# EVO triangle, horse shoe pass april 23rd



## andy-mcq (Sep 26, 2008)

got a few interested already as in this thread

http://www.detailingworld.co.uk/forum/showthread.php?t=209546&page=2

so who else would be up for a meet up and drive at the EVO triangle then up to the horse shoe pass for a bite to eat and more pictures:thumb:

looking at the 23rd of april the saterday.

other places to meet up can be arranged if need be , but i can meet people at demon tweeks in wrexham.

times etc can be arranged as we go along.

il also be posting this on bmwownersclub.com , feel free to post it on other forums to:driver:
driving style will be entirly up to yourself although i will highly suggest nothing to over the limit as her majestys finest line the route :thumb:


----------



## andy665 (Nov 1, 2005)

Count me in


----------



## andy-mcq (Sep 26, 2008)

good stuff andy, taking the BMW


----------



## TheGav (Feb 11, 2011)

Im in...but you knew that....


----------



## TheGav (Feb 11, 2011)

Any more interested?


----------



## maestegman (Mar 3, 2011)

Would love to make this but holidaying in another part of the UK.

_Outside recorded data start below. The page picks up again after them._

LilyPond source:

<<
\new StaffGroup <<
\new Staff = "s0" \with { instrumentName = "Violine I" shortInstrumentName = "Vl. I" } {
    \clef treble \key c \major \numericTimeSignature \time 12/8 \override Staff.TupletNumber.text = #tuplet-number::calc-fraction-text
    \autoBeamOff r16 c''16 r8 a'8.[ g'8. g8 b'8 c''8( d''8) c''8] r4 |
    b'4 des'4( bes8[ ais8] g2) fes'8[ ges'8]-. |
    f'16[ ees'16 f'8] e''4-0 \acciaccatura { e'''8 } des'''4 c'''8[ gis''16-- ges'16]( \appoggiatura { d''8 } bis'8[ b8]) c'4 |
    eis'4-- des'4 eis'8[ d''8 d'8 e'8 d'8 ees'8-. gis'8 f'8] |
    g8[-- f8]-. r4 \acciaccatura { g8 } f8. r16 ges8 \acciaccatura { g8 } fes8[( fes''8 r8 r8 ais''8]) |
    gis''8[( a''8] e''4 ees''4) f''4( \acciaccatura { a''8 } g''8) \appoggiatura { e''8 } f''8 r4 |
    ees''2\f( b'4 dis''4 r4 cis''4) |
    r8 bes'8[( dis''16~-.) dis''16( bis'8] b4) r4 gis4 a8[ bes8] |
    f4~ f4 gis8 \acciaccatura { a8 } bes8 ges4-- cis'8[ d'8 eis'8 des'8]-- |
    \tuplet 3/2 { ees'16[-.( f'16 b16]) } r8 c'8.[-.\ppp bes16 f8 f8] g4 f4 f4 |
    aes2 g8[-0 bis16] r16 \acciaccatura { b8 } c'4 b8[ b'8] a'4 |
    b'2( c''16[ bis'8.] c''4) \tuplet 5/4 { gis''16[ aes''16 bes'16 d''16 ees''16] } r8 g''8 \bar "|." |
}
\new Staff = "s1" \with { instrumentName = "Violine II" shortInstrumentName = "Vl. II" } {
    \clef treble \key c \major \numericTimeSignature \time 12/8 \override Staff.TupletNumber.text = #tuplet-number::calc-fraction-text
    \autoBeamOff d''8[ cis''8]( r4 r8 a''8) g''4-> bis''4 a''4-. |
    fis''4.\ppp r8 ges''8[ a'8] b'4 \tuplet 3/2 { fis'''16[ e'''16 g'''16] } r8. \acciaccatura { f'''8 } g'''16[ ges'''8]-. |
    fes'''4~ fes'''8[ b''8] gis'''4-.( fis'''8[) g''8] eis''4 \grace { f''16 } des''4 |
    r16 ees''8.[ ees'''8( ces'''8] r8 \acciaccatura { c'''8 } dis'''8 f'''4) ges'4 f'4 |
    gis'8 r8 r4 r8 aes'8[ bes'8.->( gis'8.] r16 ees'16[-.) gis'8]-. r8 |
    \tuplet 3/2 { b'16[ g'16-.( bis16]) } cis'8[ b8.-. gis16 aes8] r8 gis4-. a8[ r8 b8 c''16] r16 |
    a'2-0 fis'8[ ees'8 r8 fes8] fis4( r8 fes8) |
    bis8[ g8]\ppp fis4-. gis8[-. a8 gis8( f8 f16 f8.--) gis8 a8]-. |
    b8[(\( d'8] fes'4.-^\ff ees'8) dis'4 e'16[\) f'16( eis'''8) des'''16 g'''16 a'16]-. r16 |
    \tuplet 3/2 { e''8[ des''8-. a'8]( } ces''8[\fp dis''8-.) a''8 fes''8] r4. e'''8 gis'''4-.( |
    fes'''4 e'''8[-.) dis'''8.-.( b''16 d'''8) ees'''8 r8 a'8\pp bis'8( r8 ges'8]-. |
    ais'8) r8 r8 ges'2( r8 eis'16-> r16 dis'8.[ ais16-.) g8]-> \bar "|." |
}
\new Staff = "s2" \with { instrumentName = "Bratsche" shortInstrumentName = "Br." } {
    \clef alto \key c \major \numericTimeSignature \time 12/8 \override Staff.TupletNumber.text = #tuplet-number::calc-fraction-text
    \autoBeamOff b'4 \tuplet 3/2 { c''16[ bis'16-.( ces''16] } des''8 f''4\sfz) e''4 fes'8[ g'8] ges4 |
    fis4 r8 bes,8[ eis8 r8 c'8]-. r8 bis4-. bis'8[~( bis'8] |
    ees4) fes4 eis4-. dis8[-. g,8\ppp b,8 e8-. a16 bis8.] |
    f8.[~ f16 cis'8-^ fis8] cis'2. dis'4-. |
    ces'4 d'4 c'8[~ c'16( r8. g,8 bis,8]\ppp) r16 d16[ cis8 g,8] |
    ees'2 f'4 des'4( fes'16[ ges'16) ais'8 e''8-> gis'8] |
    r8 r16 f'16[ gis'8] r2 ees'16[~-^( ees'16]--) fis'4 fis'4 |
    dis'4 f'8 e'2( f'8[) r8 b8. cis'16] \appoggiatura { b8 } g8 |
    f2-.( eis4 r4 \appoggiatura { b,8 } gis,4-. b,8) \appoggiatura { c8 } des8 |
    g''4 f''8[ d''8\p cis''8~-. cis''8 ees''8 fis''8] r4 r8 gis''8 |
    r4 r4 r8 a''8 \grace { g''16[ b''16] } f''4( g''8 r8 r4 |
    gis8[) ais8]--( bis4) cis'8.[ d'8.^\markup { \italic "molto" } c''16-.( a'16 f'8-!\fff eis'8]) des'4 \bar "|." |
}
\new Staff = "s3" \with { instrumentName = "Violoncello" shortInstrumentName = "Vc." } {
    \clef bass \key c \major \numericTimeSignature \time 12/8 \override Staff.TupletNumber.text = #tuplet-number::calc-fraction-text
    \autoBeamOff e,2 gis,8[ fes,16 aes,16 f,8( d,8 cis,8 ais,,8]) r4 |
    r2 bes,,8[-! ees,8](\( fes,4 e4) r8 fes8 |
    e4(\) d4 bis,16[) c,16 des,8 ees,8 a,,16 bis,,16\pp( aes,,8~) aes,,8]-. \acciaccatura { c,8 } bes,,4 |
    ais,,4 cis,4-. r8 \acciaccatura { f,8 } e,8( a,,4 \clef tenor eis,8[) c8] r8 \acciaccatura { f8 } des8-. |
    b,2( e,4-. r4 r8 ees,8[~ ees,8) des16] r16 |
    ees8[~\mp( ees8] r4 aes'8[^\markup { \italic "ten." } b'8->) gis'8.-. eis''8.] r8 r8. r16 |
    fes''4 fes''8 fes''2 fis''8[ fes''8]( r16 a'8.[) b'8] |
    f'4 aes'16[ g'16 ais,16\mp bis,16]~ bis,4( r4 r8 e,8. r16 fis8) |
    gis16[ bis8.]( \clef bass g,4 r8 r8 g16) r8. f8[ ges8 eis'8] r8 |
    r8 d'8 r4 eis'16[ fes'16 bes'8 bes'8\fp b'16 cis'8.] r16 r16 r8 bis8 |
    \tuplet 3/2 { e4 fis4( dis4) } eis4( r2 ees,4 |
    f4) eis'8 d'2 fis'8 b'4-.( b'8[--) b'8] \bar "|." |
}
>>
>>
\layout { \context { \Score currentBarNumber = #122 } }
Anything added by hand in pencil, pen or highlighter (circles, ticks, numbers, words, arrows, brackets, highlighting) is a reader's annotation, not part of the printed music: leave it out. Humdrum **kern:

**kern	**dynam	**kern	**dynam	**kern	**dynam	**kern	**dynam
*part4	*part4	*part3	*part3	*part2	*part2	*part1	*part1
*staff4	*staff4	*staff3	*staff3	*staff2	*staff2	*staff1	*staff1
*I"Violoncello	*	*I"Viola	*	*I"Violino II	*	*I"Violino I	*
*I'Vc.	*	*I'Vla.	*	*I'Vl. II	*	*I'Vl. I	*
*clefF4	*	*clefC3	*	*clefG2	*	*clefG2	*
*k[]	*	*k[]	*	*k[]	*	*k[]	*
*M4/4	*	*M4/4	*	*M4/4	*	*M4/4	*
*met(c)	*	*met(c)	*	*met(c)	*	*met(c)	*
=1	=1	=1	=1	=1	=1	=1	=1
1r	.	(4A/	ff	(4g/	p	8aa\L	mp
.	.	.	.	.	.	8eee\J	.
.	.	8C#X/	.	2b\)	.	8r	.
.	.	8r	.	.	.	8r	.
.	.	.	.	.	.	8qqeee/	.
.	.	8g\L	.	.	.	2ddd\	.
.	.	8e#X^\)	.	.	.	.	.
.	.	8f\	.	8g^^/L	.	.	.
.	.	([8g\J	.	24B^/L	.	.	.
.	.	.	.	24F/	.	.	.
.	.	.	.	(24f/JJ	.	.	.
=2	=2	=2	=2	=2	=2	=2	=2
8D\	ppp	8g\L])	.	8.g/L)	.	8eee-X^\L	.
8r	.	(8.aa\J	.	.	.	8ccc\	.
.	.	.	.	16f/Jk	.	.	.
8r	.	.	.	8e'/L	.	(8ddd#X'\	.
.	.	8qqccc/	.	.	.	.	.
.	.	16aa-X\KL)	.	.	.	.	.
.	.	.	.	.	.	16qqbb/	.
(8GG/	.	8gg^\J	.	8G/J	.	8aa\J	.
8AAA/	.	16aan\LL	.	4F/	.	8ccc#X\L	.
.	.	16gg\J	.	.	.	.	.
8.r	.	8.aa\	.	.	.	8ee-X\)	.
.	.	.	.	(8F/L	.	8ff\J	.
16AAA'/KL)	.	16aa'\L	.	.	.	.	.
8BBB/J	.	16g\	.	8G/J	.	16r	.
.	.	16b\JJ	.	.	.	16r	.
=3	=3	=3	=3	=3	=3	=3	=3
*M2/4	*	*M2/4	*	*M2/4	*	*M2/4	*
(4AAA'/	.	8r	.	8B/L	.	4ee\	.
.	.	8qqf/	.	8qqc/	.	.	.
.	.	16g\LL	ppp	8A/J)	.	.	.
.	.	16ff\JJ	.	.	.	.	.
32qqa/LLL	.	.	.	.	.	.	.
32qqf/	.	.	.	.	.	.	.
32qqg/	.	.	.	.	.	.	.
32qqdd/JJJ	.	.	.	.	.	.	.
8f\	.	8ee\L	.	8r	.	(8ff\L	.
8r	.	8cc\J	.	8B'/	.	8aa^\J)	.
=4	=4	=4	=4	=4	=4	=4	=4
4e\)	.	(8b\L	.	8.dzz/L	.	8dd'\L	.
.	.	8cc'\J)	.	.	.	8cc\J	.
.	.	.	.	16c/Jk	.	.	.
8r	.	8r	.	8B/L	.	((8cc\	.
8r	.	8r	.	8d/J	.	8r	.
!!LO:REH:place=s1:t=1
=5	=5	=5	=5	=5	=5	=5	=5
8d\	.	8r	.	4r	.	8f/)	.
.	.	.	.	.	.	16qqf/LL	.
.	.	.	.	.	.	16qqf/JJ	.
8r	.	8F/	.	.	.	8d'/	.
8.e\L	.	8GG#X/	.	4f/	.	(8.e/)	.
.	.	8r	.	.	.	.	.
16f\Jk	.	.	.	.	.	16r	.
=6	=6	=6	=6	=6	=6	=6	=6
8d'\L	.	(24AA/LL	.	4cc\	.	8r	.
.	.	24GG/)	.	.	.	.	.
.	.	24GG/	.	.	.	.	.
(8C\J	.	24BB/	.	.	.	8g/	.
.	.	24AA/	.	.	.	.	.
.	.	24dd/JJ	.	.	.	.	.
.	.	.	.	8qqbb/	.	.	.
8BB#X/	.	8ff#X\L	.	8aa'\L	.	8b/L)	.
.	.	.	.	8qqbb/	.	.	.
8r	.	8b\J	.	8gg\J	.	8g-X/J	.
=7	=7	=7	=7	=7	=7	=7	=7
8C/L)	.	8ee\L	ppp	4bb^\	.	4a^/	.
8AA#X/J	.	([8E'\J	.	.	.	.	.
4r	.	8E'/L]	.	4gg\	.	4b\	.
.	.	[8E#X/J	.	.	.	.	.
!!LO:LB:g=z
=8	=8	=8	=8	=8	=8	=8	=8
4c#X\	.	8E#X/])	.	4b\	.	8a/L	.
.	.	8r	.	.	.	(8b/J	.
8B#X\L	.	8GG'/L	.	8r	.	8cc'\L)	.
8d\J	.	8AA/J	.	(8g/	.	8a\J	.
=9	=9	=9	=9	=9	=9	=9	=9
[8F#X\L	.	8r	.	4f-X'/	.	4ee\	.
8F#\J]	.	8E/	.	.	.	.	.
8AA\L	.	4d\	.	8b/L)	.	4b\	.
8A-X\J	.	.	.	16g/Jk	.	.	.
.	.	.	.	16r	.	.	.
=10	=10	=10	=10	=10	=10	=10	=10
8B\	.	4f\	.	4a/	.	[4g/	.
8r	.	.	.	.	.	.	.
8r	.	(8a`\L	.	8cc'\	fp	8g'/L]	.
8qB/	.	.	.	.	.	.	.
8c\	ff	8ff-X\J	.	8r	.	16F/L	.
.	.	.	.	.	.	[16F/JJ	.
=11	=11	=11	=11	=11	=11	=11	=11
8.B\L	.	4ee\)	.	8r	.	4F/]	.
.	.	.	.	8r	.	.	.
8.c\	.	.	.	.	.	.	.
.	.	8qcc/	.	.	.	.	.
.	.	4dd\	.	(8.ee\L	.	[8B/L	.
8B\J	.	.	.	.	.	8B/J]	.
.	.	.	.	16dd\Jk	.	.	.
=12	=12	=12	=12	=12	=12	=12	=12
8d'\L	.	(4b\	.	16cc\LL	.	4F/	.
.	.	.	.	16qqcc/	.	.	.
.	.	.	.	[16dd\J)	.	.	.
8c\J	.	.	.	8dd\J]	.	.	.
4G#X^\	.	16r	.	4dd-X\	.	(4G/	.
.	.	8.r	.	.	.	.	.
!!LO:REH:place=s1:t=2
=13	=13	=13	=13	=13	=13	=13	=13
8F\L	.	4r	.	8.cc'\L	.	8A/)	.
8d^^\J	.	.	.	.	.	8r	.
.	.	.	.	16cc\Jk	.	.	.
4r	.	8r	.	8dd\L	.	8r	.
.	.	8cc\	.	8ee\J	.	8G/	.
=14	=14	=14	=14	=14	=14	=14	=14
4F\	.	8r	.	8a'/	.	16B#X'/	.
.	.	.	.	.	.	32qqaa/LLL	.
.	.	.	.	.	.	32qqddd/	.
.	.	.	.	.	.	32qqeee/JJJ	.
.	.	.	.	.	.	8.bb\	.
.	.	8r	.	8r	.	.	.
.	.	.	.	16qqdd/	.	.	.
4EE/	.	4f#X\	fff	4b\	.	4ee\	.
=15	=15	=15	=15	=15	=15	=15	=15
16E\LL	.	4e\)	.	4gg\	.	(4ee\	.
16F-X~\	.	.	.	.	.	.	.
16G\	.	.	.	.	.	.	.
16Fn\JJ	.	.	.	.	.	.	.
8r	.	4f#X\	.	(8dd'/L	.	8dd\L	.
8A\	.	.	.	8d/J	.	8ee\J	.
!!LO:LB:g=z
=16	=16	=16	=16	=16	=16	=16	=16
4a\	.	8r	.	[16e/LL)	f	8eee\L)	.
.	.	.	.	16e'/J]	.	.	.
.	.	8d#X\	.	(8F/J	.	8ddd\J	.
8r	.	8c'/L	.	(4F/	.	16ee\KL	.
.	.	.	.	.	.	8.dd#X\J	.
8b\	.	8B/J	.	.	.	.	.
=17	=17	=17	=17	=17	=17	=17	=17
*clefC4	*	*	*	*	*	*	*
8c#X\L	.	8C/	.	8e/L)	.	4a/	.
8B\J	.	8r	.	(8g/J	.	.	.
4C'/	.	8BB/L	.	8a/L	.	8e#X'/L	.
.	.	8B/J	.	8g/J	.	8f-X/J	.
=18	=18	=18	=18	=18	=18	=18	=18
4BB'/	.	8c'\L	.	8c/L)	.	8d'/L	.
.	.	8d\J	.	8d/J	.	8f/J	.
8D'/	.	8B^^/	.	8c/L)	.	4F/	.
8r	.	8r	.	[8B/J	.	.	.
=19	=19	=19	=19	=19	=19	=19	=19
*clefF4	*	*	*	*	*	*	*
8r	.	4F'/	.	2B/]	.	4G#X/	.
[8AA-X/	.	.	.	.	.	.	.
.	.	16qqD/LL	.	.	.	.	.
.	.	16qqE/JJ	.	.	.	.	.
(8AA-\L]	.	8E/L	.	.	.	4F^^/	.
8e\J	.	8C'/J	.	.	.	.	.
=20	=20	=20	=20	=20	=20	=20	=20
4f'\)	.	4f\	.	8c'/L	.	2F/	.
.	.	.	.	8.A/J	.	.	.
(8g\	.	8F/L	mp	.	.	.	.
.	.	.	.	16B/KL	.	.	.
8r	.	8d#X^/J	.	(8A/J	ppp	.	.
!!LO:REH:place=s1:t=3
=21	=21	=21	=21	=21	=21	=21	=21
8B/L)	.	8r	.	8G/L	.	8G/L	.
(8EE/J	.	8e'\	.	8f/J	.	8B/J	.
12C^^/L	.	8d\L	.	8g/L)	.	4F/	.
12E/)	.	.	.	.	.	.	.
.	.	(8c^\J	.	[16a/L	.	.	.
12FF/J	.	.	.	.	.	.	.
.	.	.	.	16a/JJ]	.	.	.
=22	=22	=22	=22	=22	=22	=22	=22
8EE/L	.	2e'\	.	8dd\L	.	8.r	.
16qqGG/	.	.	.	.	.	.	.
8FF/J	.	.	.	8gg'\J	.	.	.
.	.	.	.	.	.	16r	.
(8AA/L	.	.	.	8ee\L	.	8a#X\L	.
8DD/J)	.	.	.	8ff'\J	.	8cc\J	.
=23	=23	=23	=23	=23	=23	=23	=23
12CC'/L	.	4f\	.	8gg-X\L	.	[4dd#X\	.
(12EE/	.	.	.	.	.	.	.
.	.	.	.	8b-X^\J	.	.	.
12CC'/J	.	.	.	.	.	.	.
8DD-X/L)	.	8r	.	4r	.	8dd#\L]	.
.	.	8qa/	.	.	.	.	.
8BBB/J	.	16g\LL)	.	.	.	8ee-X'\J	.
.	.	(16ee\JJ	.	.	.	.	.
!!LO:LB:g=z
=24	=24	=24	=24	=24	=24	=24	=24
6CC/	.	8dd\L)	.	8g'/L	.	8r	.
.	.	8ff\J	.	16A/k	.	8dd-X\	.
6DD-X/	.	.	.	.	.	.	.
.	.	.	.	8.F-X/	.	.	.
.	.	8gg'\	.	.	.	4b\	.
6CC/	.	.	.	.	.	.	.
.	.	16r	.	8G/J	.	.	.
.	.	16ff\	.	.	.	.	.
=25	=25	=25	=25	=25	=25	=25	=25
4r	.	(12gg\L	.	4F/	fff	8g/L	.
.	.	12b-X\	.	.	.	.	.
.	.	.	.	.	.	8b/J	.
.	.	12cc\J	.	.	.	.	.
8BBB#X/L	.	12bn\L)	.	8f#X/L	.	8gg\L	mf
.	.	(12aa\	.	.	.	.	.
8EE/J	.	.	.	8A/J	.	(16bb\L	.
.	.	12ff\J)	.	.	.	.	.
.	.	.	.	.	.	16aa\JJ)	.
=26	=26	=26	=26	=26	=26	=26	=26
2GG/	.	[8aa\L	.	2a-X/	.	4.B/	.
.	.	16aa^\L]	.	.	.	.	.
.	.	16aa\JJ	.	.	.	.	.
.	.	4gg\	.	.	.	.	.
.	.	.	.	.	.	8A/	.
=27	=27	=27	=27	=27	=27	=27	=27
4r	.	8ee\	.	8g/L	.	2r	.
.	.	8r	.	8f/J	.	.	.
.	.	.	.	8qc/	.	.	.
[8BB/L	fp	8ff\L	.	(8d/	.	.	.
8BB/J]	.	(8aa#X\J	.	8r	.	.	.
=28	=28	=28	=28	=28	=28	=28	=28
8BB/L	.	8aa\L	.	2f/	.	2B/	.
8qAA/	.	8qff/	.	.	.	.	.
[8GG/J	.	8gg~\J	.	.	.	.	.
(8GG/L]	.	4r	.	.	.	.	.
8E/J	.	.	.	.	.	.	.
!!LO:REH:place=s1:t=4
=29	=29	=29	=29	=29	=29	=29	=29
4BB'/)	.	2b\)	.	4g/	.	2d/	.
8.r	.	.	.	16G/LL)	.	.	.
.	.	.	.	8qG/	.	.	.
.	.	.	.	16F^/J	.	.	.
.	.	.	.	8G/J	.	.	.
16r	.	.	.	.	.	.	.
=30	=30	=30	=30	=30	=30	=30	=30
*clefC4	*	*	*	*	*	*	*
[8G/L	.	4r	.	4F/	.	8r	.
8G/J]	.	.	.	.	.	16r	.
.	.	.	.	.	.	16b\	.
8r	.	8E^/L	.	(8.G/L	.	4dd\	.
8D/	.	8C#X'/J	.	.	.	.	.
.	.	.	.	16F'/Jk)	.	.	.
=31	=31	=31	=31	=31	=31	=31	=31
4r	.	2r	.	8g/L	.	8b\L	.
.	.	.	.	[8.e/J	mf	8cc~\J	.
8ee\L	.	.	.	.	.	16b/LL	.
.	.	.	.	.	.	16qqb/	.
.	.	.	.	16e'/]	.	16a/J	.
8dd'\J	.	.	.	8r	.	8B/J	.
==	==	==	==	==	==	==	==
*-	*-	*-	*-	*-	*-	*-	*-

Did this two years ago in a 350z. Amazing.


----------



## bjarvis2785 (Oct 4, 2008)

Free bump 

'tis a good drive fella's, and if you're meeting at Demon Tweeks first then a good excuse to have a look around their showroom - should be some tidy cars there too this time of year.

I won't be able make the triangle but what time are you thinking you'll be at horseshoe pass?
I take my daughter up there most weekends as she loves the bikes! (she's only 2! lol)

I also pick up an MGF tomorrow for the missus so might take it out for a drive.


----------



## TheGav (Feb 11, 2011)

Cool guys, hope the sun stays out lol


----------